Textauszug>
1. Bundesliga 16/17
| 12.40 Uhr

Neuer Trainer in Dortmund
Tuchel: "Wir wollen agieren und dominant spielen"

Fotos: Tuchel beim BVB offiziell vorgestellt
Fotos: Tuchel beim BVB offiziell vorgestellt FOTO: dpa, ve nic
Dortmund. Bei Borussia Dortmund hat eine neue Zeitrechnung begonnen. Vier Tage nach dem Abschied von Jürgen Klopp beim Pokalfinale gegen Wolfsburg (1:3) in Berlin hat der Bundesligist am Mittwoch seinen neuen Trainer Thomas Tuchel vorgestellt.

So lief die Pressekonferenz.

Bereitgestelltes Material>
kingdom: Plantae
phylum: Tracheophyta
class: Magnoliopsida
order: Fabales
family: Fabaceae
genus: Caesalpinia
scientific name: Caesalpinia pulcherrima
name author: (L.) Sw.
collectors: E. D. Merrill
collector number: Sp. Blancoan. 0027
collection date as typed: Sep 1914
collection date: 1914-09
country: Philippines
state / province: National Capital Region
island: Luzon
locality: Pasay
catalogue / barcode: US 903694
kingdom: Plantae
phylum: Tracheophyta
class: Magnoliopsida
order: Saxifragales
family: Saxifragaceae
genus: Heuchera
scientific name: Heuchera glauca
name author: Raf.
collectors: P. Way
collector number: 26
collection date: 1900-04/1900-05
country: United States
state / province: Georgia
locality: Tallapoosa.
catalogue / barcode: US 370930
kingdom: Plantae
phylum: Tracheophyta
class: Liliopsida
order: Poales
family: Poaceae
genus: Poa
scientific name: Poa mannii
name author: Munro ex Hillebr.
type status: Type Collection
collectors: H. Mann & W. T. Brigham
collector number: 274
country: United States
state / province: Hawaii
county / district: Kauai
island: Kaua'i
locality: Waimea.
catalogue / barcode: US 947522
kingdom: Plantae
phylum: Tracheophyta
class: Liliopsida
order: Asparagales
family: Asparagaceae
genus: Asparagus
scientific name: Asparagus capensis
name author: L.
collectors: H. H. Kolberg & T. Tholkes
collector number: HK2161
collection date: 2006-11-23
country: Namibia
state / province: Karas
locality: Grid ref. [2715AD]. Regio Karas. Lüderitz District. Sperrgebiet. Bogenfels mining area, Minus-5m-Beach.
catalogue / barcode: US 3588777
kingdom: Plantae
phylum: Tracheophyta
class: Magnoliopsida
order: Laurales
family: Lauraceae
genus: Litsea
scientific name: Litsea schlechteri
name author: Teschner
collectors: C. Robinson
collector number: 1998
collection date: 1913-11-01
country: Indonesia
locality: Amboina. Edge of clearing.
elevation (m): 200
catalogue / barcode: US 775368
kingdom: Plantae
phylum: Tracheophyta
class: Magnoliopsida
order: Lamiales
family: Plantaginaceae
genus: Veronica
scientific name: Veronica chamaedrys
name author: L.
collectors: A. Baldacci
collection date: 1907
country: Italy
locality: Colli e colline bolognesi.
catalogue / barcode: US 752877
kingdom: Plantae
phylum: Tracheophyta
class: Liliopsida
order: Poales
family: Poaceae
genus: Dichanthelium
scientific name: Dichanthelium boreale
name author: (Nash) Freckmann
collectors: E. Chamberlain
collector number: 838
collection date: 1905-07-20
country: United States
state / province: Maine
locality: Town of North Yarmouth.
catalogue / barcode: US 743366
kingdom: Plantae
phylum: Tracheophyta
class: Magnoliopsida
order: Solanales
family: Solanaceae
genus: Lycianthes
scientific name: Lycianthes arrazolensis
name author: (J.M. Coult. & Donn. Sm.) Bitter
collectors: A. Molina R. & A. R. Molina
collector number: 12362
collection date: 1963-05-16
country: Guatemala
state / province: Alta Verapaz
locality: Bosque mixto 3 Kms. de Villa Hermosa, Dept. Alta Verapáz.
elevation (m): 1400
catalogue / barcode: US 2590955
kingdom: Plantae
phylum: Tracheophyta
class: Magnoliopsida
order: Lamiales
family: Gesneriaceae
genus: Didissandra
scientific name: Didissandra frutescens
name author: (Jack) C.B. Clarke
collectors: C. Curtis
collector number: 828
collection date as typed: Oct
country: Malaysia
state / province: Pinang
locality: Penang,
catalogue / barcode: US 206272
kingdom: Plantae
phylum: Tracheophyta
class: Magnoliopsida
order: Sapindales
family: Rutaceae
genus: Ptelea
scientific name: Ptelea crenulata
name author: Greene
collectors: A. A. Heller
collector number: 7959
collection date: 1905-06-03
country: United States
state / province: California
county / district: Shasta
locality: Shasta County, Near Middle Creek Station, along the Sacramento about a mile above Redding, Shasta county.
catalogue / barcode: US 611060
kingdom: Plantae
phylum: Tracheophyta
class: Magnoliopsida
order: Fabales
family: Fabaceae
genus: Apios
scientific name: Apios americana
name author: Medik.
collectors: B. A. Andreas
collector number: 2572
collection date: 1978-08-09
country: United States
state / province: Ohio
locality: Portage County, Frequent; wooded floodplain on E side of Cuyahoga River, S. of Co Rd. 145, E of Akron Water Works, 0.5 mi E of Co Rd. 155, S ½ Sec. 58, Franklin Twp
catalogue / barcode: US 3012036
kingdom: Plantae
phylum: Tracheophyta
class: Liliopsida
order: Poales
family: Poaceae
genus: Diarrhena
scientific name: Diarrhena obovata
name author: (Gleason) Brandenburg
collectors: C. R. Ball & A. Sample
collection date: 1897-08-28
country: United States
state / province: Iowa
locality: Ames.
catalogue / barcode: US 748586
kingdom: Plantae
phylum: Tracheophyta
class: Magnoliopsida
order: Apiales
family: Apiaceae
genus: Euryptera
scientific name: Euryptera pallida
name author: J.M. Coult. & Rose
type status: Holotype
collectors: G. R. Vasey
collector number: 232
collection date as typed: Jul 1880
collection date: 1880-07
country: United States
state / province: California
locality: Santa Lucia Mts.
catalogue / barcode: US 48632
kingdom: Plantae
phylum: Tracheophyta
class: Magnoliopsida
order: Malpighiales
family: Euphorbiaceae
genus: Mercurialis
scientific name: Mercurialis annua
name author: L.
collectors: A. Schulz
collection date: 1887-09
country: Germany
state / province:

Deine Aufgabe> Schreibe aus dem Textauszug über Tuchels Vorstellung in Dortmund die Stelle von „Neuer Trainer in“ bis „lief die Pressekonferenz.“ wortgetreu ab. Verwende ausschließlich den Textauszug.

Schriftliche Antwort>
Neuer Trainer in Dortmund
Tuchel: "Wir wollen agieren und dominant spielen"

Fotos: Tuchel beim BVB offiziell vorgestellt
Fotos: Tuchel beim BVB offiziell vorgestellt FOTO: dpa, ve nic
Dortmund. Bei Borussia Dortmund hat eine neue Zeitrechnung begonnen. Vier Tage nach dem Abschied von Jürgen Klopp beim Pokalfinale gegen Wolfsburg (1:3) in Berlin hat der Bundesligist am Mittwoch seinen neuen Trainer Thomas Tuchel vorgestellt.

So lief die Pressekonferenz.